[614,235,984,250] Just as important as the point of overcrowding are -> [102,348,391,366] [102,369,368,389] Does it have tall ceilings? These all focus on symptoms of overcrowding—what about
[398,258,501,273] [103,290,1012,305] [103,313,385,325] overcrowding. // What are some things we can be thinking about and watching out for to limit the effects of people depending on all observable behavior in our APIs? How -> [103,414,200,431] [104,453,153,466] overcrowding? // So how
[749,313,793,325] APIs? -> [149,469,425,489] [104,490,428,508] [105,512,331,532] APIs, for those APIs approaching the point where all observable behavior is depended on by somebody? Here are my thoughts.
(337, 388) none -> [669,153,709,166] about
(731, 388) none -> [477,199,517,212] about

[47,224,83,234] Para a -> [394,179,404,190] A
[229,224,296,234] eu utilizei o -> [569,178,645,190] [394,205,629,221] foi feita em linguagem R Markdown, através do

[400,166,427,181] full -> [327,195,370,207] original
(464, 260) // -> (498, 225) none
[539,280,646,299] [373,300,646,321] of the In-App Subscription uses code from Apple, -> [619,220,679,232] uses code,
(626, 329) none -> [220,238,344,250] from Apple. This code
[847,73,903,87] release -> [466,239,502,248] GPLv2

...

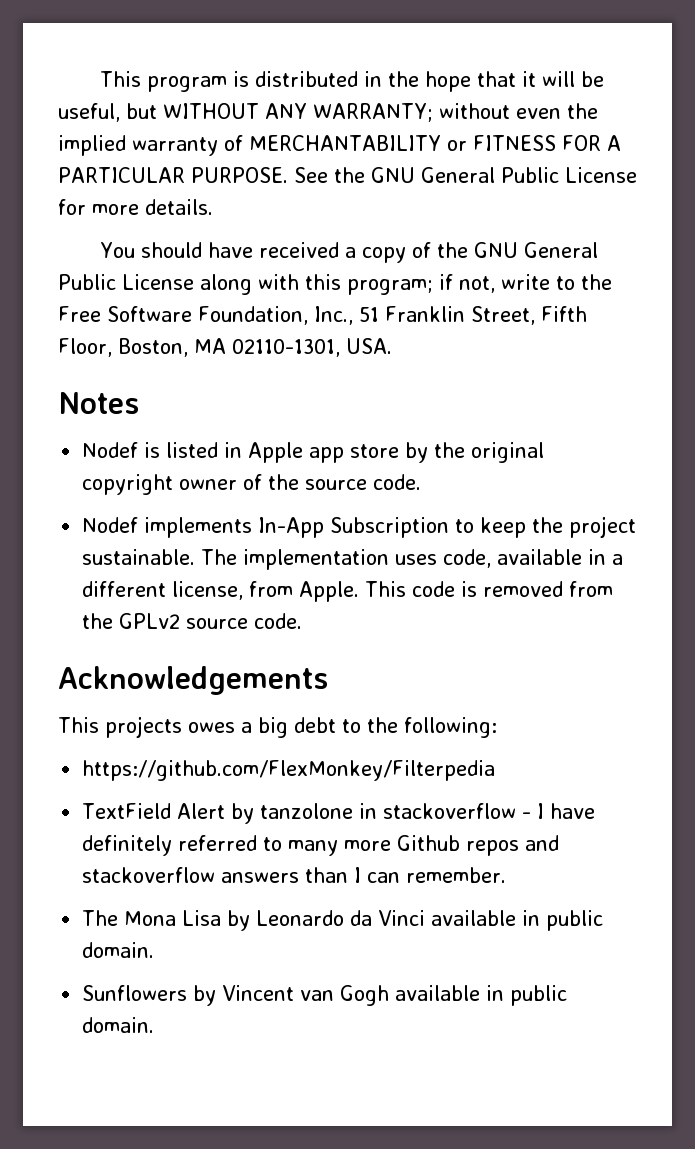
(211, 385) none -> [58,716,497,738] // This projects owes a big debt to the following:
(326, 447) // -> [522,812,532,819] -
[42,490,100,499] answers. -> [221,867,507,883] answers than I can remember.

### INSTRUCTIONS FOR THE TASK
Give back, word for word, only the lines above from the line holding "(326, 447) //" to the line holding "[42,490,100,499] answers. ->", both included.

### SOLUTION TO THIS TASK
(326, 447) // -> [522,812,532,819] -
[42,490,100,499] answers. -> [221,867,507,883] answers than I can remember.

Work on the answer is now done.